**TASK DIRECTIONS**
Return verbatim the line containing "133 243 6949" together with all lines that follow it, through the end of the records.

━━ DATA SHOWN

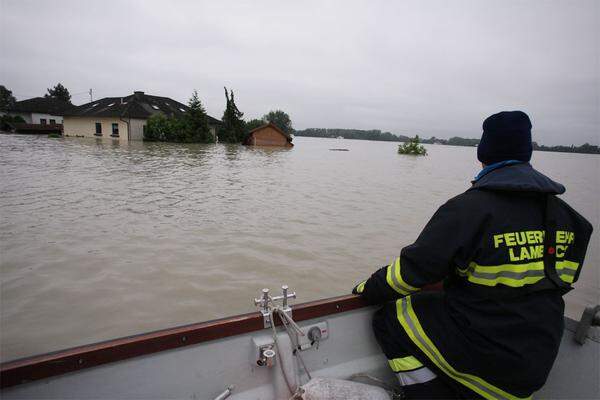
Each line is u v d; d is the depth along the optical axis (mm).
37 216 8320
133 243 6949
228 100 46656
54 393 1556
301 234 8109
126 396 1693
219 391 1905
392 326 2039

━━━━

**YOUR SOLUTION**
133 243 6949
228 100 46656
54 393 1556
301 234 8109
126 396 1693
219 391 1905
392 326 2039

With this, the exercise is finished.